Bank Credit To SMEs Falls To Below 8%

New Delhi, July 29: | Updated: Jul 30 2002, 05:30am hrs
Bank credit to small and medium scale enterprises (SMEs) has been falling in the past few years, with the total credit declining to below eight per cent in 2000 from 14 per cent in 1988.

“Bank credit to SMEs has been falling in percentage terms over the past years. While in 1988, credit to SMEs was almost 14 per cent of the total bank credit, the percentage came down to less than eight per cent in 2000,” Mr Vinay Joshi Manager (Business Development) of Crisil said at a CII seminar on Credit ratings on SMEs here.

The strength of SSI could not be judged purely on credit factors, Mr Joshi said, adding that Crisil had developed a new methodology for SSI credit rating. The new method was a combination of credit and performance factors and was based on 50 test cases across the industry.

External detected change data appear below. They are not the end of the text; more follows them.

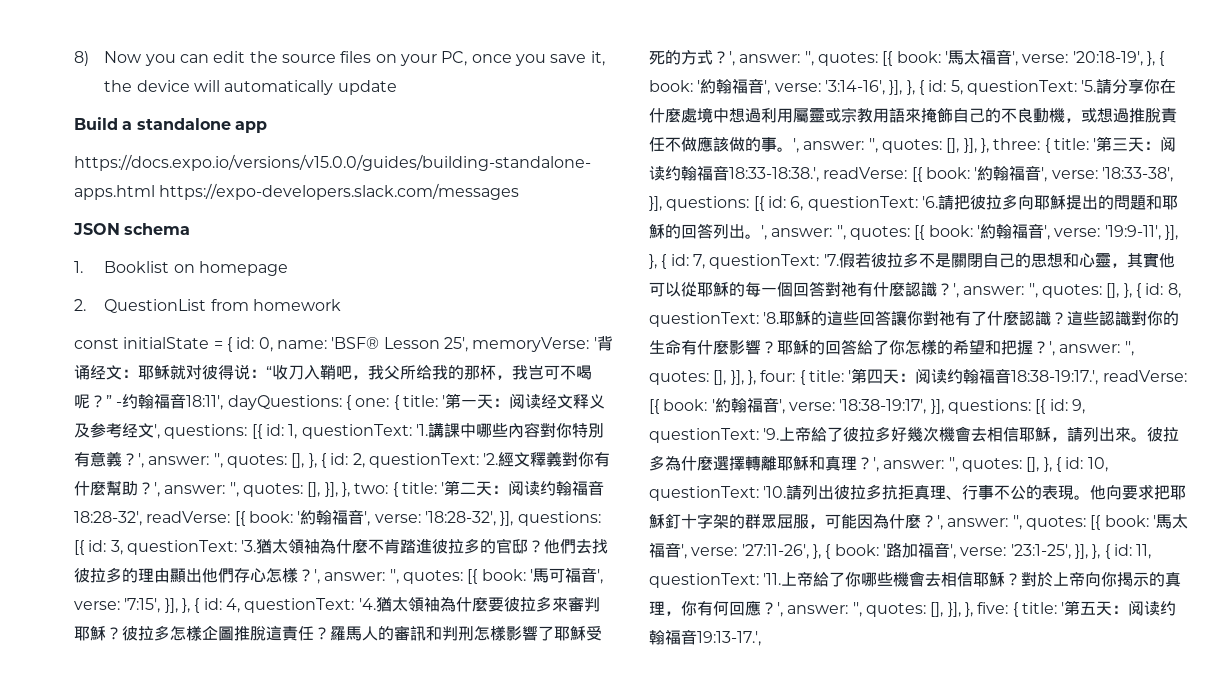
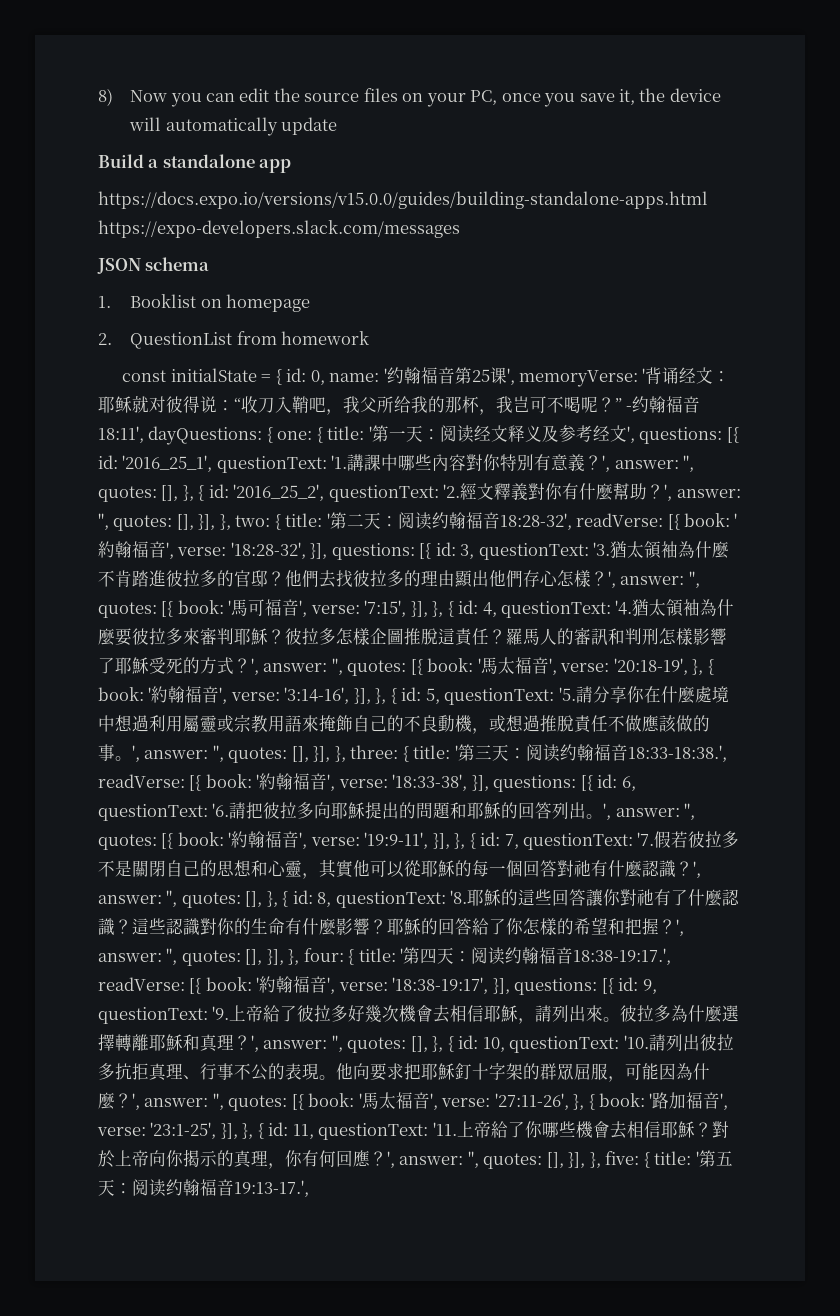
[331,337,468,352] 'BSF® Lesson 25', -> [383,367,515,385] '约翰福音第25课',
[288,424,298,439] 1, -> [122,455,213,472] '2016_25_1',
[352,453,365,468] 2, -> [233,484,325,501] '2016_25_2',

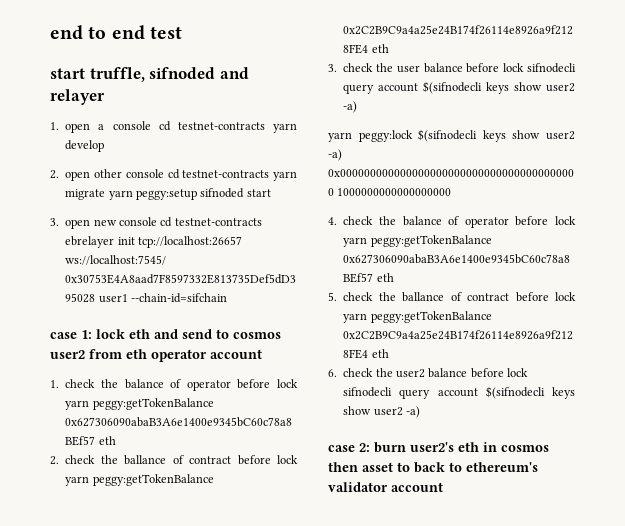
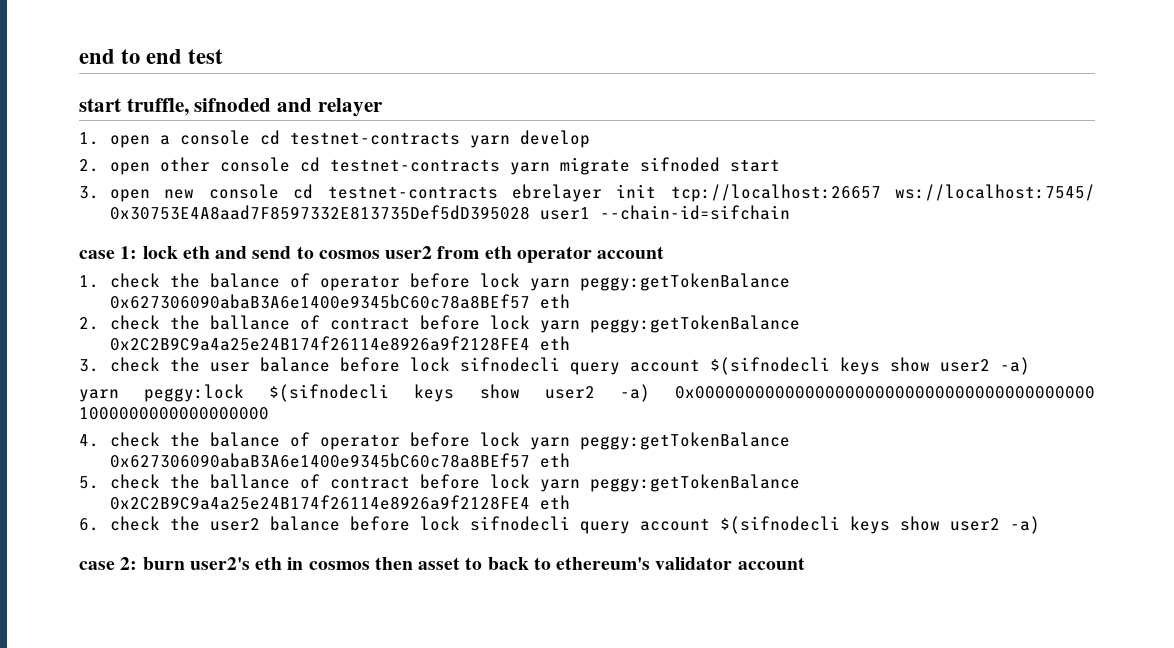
[108,189,197,200] yarn peggy:setup -> (631, 166) none

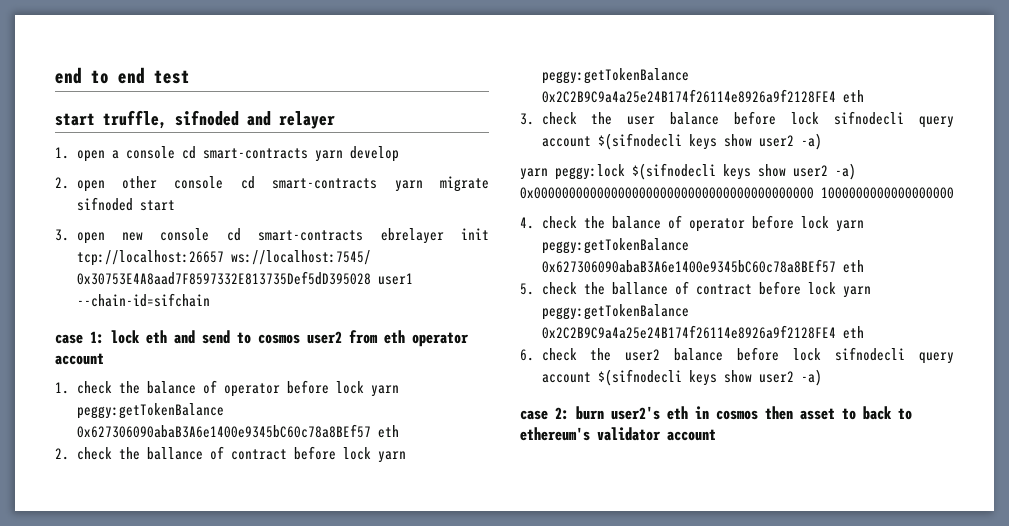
[290,132,461,145] testnet-contracts -> [202,148,308,159] smart-contracts
[330,159,501,172] testnet-contracts -> [272,178,378,189] smart-contracts
[327,186,498,199] testnet-contracts -> [258,230,364,241] smart-contracts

Credit rating was important for SMEs in the era of globalisation and the ratings could help enterprises in having access to funds for technology upgradation and procuring order from MNCs and global markets, Mr Shankar Aggarwal, Joint Secretary, SSI & ARI said.

SMEs have been the major creators of employment in the country as they constitute 80 per cent of industry but the situation was gradually changing due to lack of availability of finance to the SMEs, resulting in downsizing of the industry and unemployment, he added.